I didn't get out of the relationship soon enough. I have a child with this sociopath.
This sociopath cheated on me the entire time we dated. The ENTIRE four years. The worst was when I got pregnant with our second child and he convinced me to have an abortion so we could work on our relationship. (This was after the I found out about the first affair just a month before but the flood gate of other women hadn't yet opened) We went to Vegas. I had the abortion. We drove back home Sunday. According to a receipt he went and saw his hairstylist Andrea Nelson on Monday the following week. Later on I learned he had an affair with her and was trying to convince her to stay with him and that he would be through with me soon enough. His affairs were just one thing. He also had a substance abuse problem with alcohol which is actually a symptom of sociopathy. He also had conduct disorder as a child. He flooded his mother's home (some sociopaths will set intentional fires), he robbed convenient stores as a teenager, engaged in promiscous sex with other boys as a pre teen (going well beyond the boundaries of normal experimentation when he forced these boys beyond their limitations.) He was popping prescription pills by 2nd grade. And he wrote in his journal that he enjoyed doing the wrong things and getting away with it. He admitted in his journal that he would often pick fights on purpose, punish me with chores and duties by neglecting his own responsibilites to the point where I had t o complete his in order to complete my own. He used his mother's terminal illness as an excuse for "cancellations" on dates when he was truly with another woman. The list goes on. These people cannot be cured. They are missing essential connections synapses from birth. Aside from a brain transplant they will never have a normal healthy connection with another human being. Read up on on Anti Social Personality Disorder and if your friend or partners meets components of those symptoms GET OUT NOW.
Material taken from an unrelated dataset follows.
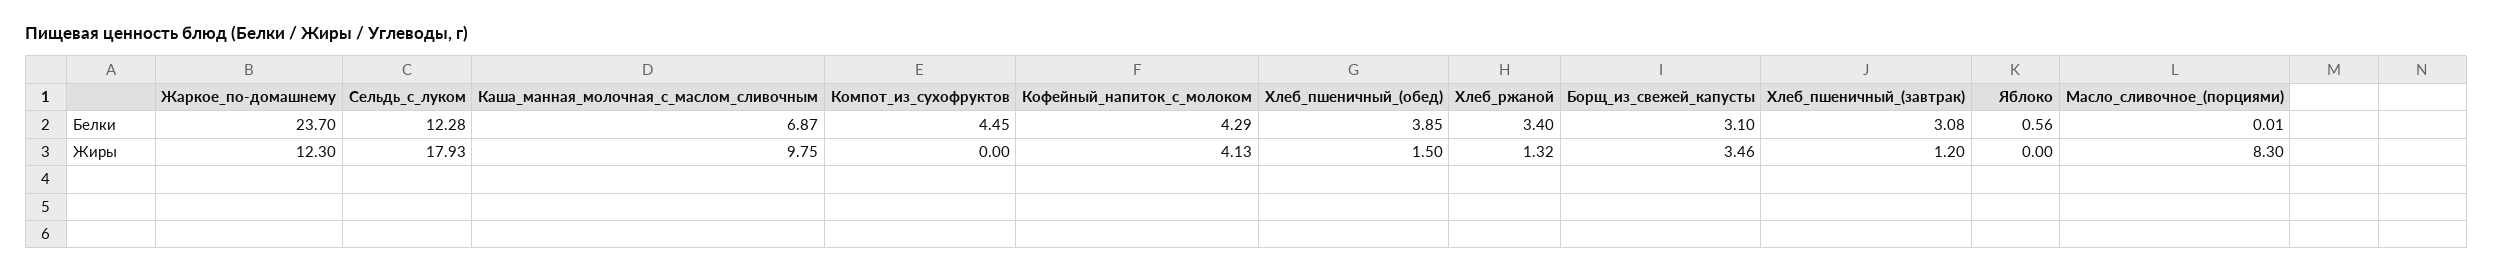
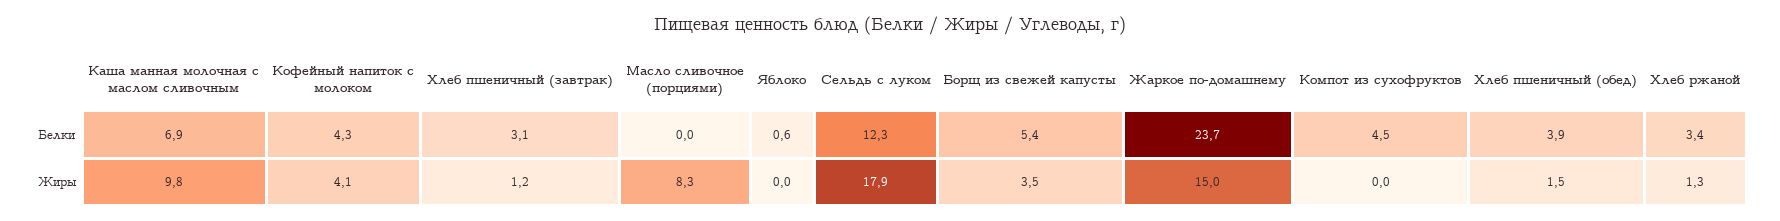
Борщ_из_свежей_капусты, Белки: 3.1 -> 5.4
Жаркое_по-домашнему, Жиры: 12.3 -> 15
|14 Jan 2013 | Posted by tjom15||14 Jan 2013 03:51 PM|
|you hit the nail on the head, I was with women for six months as you stated things moved very quikly but i always had this feeling somthing wasnt right "red Flagges" so ignored them as time went on it seems that that relationship took a roll of phycological abuse.changing the rules as she pleased i
and im a pleaser so was constantly try to please as she was doing the oppisit,after the break up i was devistated. I found out later she has narcissistic personality disorder. doing this to other men she has trail men behind her which she is still contact with but thats besides the piont. THe piont is like you said red flagges educate your self and thies people can be dangerouse to your health ,emotions ,and your futur dating game! and they will hurt you and not blink an eye doing so! educate your self!